EXERCISE DATA:
◆ ◆ ◆ ◆ ◆
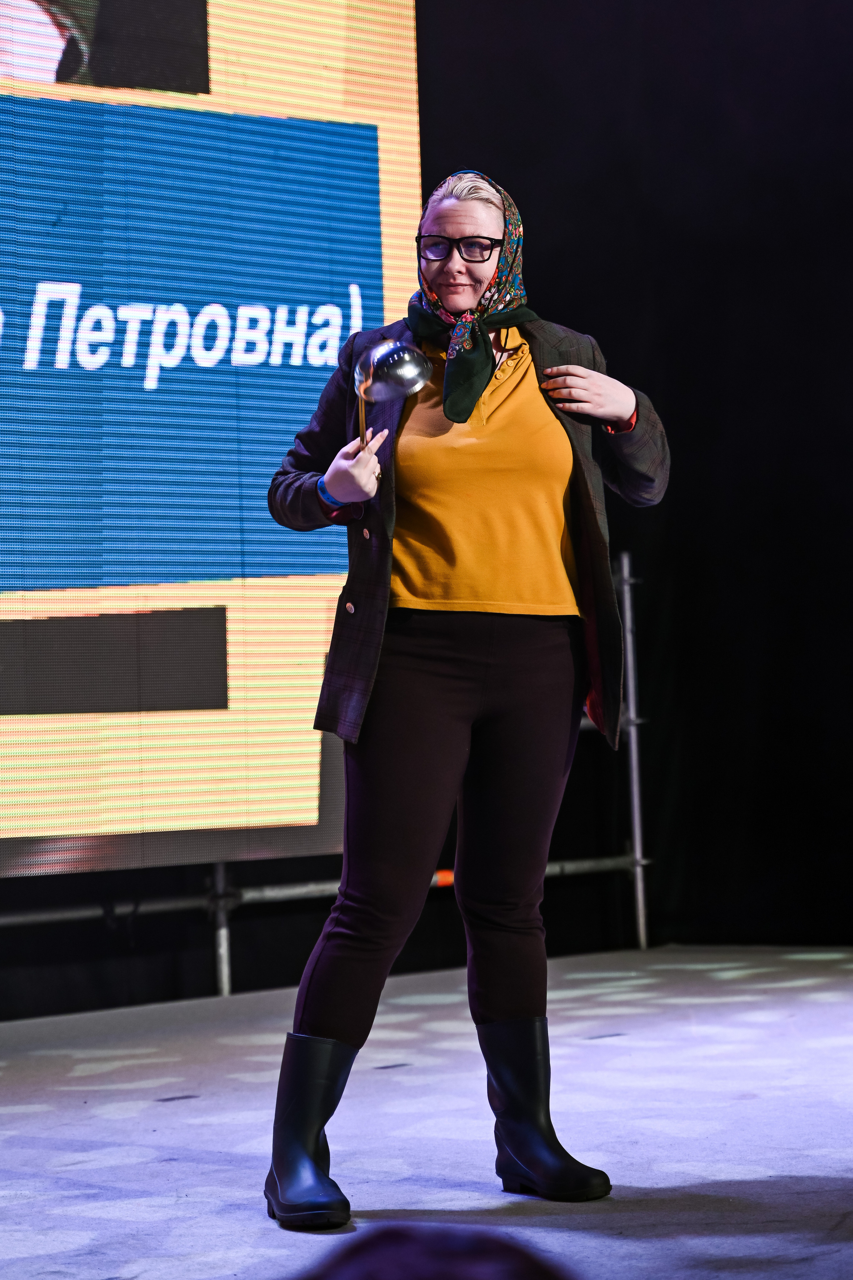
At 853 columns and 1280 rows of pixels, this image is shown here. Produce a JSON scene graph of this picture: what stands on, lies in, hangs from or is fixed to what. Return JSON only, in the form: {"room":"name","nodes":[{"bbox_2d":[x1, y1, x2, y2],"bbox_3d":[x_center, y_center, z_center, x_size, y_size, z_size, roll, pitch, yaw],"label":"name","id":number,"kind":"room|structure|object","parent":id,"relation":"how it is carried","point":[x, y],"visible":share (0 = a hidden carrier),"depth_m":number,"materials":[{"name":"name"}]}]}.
{"room":"event hall","nodes":[
{"label":"event hall","id":0,"kind":"room"},
{"bbox_2d":[0,944,852,1279],"bbox_3d":[0.382,0.926,3.568,7.091,0.138,6.186,1,-3,-41],"label":"stage floor","id":1,"kind":"structure","parent":0,"point":[46,1113],"depth_m":4.78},
{"bbox_2d":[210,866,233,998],"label":"metal pole","id":2,"kind":"object","parent":1,"relation":"on","point":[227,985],"visible":0.38,"depth_m":7.62,"materials":[{"name":"metal"}]},
{"bbox_2d":[0,544,643,998],"bbox_3d":[-1.524,0.260,6.823,6.281,1.776,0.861,1,-3,-41],"label":"metal railing","id":3,"kind":"object","parent":1,"relation":"on","point":[638,857],"visible":0.51,"depth_m":8.21,"materials":[{"name":"metal"}]},
{"bbox_2d":[0,0,422,875],"bbox_3d":[-1.649,-1.187,6.812,4.311,3.641,0.248,1,-3,-41],"label":"led screen","id":4,"kind":"object","parent":3,"relation":"attached to","point":[364,271],"visible":0.94,"depth_m":7.49,"materials":[{"name":"blue"}]},
{"bbox_2d":[259,159,672,1224],"bbox_3d":[0.079,0.076,4.322,0.686,1.689,0.600,1,-3,-41],"label":"woman","id":5,"kind":"object","parent":1,"relation":"on","point":[327,973],"visible":0.97,"depth_m":4.24},
{"bbox_2d":[354,337,432,448],"bbox_3d":[-0.063,-0.397,4.361,0.111,0.226,0.188,-1,-3,-7],"label":"ladle","id":6,"kind":"object","parent":5,"relation":"in","point":[391,349],"visible":0.86,"depth_m":4.36,"materials":[{"name":"silver metal"}]},
{"bbox_2d":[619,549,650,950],"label":"metal pole","id":7,"kind":"object","parent":1,"relation":"on","point":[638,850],"visible":0.68,"depth_m":8.95,"materials":[{"name":"silver metal"}]},
{"bbox_2d":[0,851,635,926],"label":"metal pipe","id":8,"kind":"object","parent":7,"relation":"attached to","point":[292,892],"visible":0.62,"depth_m":7.93,"materials":[{"name":"metal"}]},
{"bbox_2d":[291,1223,571,1279],"bbox_3d":[-0.016,0.339,1.094,0.327,0.168,0.319,1,-3,-41],"label":"person","id":9,"kind":"object","parent":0,"point":[391,1273],"visible":0.97,"depth_m":1.09},
{"bbox_2d":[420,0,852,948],"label":"black curtain","id":10,"kind":"structure","parent":0,"point":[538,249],"depth_m":8.84,"materials":[{"name":"black fabric"}]}
]}

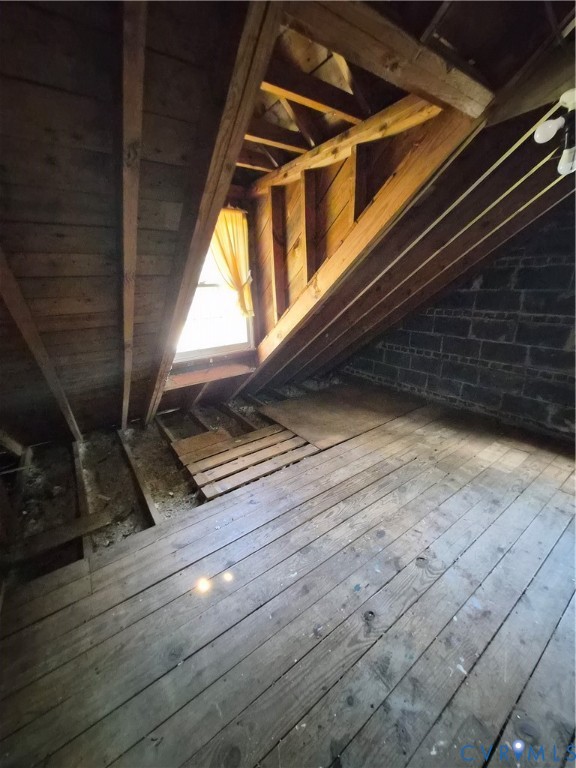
◆ ◆ ◆ ◆ ◆
EXERCISE BRIEF: Since the pictures are not wanted, transcribe only the rest of the material above, exactly as it stands.

TASK SOLUTION:
At 853 columns and 1280 rows of pixels, this image is shown here. Produce a JSON scene graph of this picture: what stands on, lies in, hangs from or is fixed to what. Return JSON only, in the form: {"room":"name","nodes":[{"bbox_2d":[x1, y1, x2, y2],"bbox_3d":[x_center, y_center, z_center, x_size, y_size, z_size, roll, pitch, yaw],"label":"name","id":number,"kind":"room|structure|object","parent":id,"relation":"how it is carried","point":[x, y],"visible":share (0 = a hidden carrier),"depth_m":number,"materials":[{"name":"name"}]}]}.
{"room":"event hall","nodes":[
{"label":"event hall","id":0,"kind":"room"},
{"bbox_2d":[0,944,852,1279],"bbox_3d":[0.382,0.926,3.568,7.091,0.138,6.186,1,-3,-41],"label":"stage floor","id":1,"kind":"structure","parent":0,"point":[46,1113],"depth_m":4.78},
{"bbox_2d":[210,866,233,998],"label":"metal pole","id":2,"kind":"object","parent":1,"relation":"on","point":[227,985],"visible":0.38,"depth_m":7.62,"materials":[{"name":"metal"}]},
{"bbox_2d":[0,544,643,998],"bbox_3d":[-1.524,0.260,6.823,6.281,1.776,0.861,1,-3,-41],"label":"metal railing","id":3,"kind":"object","parent":1,"relation":"on","point":[638,857],"visible":0.51,"depth_m":8.21,"materials":[{"name":"metal"}]},
{"bbox_2d":[0,0,422,875],"bbox_3d":[-1.649,-1.187,6.812,4.311,3.641,0.248,1,-3,-41],"label":"led screen","id":4,"kind":"object","parent":3,"relation":"attached to","point":[364,271],"visible":0.94,"depth_m":7.49,"materials":[{"name":"blue"}]},
{"bbox_2d":[259,159,672,1224],"bbox_3d":[0.079,0.076,4.322,0.686,1.689,0.600,1,-3,-41],"label":"woman","id":5,"kind":"object","parent":1,"relation":"on","point":[327,973],"visible":0.97,"depth_m":4.24},
{"bbox_2d":[354,337,432,448],"bbox_3d":[-0.063,-0.397,4.361,0.111,0.226,0.188,-1,-3,-7],"label":"ladle","id":6,"kind":"object","parent":5,"relation":"in","point":[391,349],"visible":0.86,"depth_m":4.36,"materials":[{"name":"silver metal"}]},
{"bbox_2d":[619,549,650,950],"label":"metal pole","id":7,"kind":"object","parent":1,"relation":"on","point":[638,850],"visible":0.68,"depth_m":8.95,"materials":[{"name":"silver metal"}]},
{"bbox_2d":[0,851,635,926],"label":"metal pipe","id":8,"kind":"object","parent":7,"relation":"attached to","point":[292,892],"visible":0.62,"depth_m":7.93,"materials":[{"name":"metal"}]},
{"bbox_2d":[291,1223,571,1279],"bbox_3d":[-0.016,0.339,1.094,0.327,0.168,0.319,1,-3,-41],"label":"person","id":9,"kind":"object","parent":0,"point":[391,1273],"visible":0.97,"depth_m":1.09},
{"bbox_2d":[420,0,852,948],"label":"black curtain","id":10,"kind":"structure","parent":0,"point":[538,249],"depth_m":8.84,"materials":[{"name":"black fabric"}]}
]}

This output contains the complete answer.